E’ risaputo ormai che le proteine non sono presenti solo negli elementi di origine animale ma anche molti prodotti vegetali ne sono ricchi: legumi, cereali, tofu, tempeh, quinoa, semi di canapa, mandorle, semi di chia, alga spirulina, ortaggi ed albicocche desidratate rappresentano una possibile dieta proteica a base vegetale.

Le proteine, in particolare, sono fondamentali per la formazione dei muscoli, delle ossa, della pelle, della cartilagine e del sangue.
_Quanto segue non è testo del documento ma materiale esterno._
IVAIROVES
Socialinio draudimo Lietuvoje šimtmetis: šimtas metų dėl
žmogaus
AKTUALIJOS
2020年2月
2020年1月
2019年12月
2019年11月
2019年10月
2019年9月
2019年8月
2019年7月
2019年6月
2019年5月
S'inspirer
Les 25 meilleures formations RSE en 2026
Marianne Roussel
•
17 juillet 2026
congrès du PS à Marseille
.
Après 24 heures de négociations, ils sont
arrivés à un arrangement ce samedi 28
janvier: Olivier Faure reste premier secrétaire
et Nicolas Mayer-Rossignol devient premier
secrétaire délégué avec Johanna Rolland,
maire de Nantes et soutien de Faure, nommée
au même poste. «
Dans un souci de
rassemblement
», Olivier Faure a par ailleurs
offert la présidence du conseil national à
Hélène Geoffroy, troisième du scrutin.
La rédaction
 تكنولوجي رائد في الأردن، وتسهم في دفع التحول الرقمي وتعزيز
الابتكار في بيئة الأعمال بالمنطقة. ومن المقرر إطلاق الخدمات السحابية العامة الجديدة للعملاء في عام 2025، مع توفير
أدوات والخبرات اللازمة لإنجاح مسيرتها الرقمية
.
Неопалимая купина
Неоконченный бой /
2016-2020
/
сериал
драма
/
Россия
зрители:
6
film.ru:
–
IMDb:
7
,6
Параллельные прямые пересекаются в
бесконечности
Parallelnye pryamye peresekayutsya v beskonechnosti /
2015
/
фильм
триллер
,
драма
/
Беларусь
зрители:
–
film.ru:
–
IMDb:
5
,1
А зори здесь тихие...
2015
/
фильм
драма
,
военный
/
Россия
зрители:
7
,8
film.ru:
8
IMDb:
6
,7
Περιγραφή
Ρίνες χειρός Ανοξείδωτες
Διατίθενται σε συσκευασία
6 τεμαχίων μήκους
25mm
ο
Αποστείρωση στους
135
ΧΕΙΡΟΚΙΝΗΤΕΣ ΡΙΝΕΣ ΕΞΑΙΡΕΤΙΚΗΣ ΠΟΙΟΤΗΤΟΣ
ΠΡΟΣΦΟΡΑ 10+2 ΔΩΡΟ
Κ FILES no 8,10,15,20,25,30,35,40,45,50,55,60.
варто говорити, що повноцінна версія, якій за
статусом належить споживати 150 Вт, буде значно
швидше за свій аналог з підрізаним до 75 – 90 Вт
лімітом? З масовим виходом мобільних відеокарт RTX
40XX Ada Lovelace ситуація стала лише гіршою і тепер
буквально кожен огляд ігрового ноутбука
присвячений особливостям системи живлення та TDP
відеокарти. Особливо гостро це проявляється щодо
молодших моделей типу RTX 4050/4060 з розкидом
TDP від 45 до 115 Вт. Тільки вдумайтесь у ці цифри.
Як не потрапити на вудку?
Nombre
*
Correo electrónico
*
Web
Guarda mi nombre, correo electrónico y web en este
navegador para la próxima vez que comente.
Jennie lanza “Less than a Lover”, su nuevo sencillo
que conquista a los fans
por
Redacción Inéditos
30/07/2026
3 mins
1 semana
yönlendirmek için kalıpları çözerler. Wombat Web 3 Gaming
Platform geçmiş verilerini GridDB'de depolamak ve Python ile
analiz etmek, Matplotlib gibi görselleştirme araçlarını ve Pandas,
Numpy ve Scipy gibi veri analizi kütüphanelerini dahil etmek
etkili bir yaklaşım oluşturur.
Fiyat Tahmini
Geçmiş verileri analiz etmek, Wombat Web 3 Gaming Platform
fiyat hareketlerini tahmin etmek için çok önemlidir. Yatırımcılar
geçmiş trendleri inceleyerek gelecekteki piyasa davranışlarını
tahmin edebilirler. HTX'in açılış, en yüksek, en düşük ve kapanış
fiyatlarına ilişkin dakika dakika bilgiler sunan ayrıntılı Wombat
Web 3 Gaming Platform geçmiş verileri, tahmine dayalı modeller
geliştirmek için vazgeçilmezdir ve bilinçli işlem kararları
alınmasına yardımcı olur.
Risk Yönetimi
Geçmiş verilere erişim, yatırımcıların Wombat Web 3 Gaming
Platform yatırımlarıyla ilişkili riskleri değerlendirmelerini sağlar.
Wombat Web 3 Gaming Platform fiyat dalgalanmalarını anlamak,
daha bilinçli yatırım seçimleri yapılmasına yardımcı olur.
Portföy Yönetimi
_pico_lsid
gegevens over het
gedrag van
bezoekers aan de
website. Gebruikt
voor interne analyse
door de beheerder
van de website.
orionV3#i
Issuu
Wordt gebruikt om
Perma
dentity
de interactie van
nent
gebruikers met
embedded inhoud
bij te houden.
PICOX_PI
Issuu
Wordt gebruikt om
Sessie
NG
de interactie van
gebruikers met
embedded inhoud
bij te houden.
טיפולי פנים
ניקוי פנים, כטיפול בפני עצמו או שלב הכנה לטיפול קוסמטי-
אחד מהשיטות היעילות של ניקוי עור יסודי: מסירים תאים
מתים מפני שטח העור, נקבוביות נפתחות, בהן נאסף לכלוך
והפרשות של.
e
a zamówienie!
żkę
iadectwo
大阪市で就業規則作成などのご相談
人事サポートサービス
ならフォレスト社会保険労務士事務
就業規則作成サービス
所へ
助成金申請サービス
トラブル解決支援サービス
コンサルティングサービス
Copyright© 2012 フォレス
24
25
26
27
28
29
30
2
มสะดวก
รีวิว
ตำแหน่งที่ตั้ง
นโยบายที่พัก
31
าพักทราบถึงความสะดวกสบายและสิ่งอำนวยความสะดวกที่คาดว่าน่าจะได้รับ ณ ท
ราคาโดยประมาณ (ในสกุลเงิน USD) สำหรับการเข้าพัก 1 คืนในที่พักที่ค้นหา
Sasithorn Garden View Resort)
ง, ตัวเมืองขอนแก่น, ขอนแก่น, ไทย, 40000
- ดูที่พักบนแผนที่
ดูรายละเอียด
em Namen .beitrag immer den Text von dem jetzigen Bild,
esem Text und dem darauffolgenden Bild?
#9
Ovviamente, bisogna tener conto che il fabbisogno quotidiano di proteine dell’organismo varia a seconda dell’età e del peso corporeo di ciascuno di noi. Per esempio, la dose consigliata si aggira ai 0,8 grammi di proteine per ogni chilogrammo di peso, corrispondenti circa al 10% del fabbisogno calorico giornaliero.

Le proteine vegetali rappresentano quindi un’ottima alternativa alle proteine di origine animale, le quali contengono un maggior numero di aminoacidi essenziali che il corpo non è in grado di sintetizzare completamente. Al contrario, il minor numero di aminoacidi contenenti nelle proteine vegetali permettono ai reni di essere meno sovraccaricati dato che producono meno prodotti di scarto.

Inoltre, gli aminoacidi delle proteine vegetali contengono meno grassi e provocano maggior senso di sazietà, di conseguenza il loro consumo appare adatto a coloro che seguono una dieta dimagrante. Infine, non dimentichiamoci dei benefici attribuiti alle proteine vegetali quali la prevenzione dei tumori e delle malattie cardiovascolari.